> Text passage:
------------

5.261 Yet, in the recent case Canada - Certain measures concerning Periodicals218, the Appellate Body has endorsed expressly the Panel Report on US - Measures Affecting Alcoholic and Malt Beverages, thus confirming that the interpretation of Article III:8 (b) of GATT made by that Panel remains still valid under GATT 1994.

5.262 The issue in dispute in Canada - Certain measures concerning Periodicals was whether the application by Canada Post of a reduced postal rate to certain domestic periodicals was a subsidy covered by Article III:8 (b). Following a careful examination of the text, the context and the drafting history of that provision in line with the analysis made in the preceding paragraphs, the Appellate Body concluded as follows:

We do not see a reason to distinguish a reduction of tax rates on a product from a reduction in transportation or postal rates. Indeed, an examination of the text, context, and object and purpose of Article III:8(b) suggests that it was intended to exempt from the obligations of Article III only the payment of subsidies which involves the expenditure of revenue by a government"219 [emphasis added].

------------

> What you need to do:
- 1) Retype the Article III:8(b) passage from "5.261 Yet, in" down to "under GATT 1994.".
- 2) In the Article III:8(b) passage, what was the issue in dispute in Canada - Certain measures concerning Periodicals?
- 3) According to the Article III:8(b) passage, why does the Panel's interpretation of Article III:8 (b) in US - Measures Affecting Alcoholic and Malt Beverages remain valid under GATT 1994?

People photos with keypoints

------------

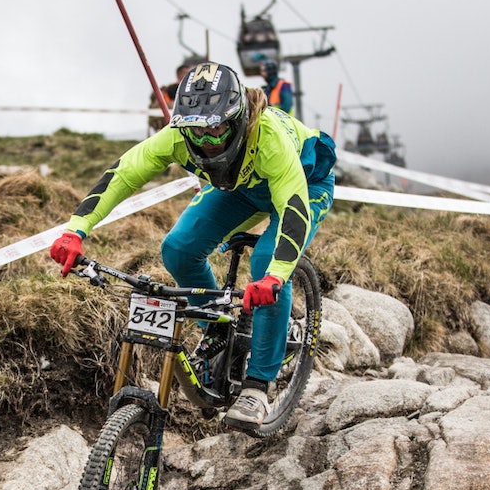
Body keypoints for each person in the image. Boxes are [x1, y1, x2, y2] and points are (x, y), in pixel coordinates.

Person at [50, 60, 336, 430]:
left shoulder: (269, 138)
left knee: (266, 263)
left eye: (216, 128)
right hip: (240, 188)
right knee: (179, 248)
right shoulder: (177, 135)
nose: (206, 139)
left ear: (235, 119)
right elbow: (123, 173)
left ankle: (257, 385)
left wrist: (277, 276)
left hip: (305, 184)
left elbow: (294, 209)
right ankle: (218, 330)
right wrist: (76, 230)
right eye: (195, 130)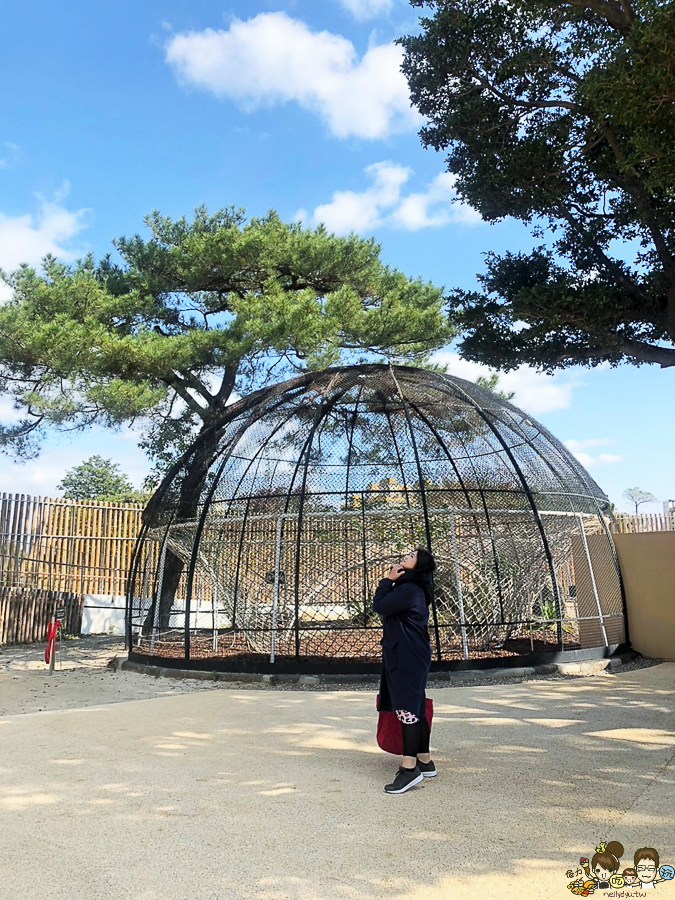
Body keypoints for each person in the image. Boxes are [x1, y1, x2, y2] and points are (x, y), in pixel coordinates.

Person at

------------

> Task-by-task outputs:
- 1)
5.261 Yet, in the recent case Canada - Certain measures concerning Periodicals218, the Appellate Body has endorsed expressly the Panel Report on US - Measures Affecting Alcoholic and Malt Beverages, thus confirming that the interpretation of Article III:8 (b) of GATT made by that Panel remains still valid under GATT 1994.

- 2) Whether the application by Canada Post of a reduced postal rate to certain domestic periodicals was a subsidy covered by Article III:8 (b).

- 3) In Canada - Certain measures concerning Periodicals, the Appellate Body expressly endorsed that Panel Report. This endorsement confirms that the Panel's interpretation of Article III:8 (b) is still valid under GATT 1994.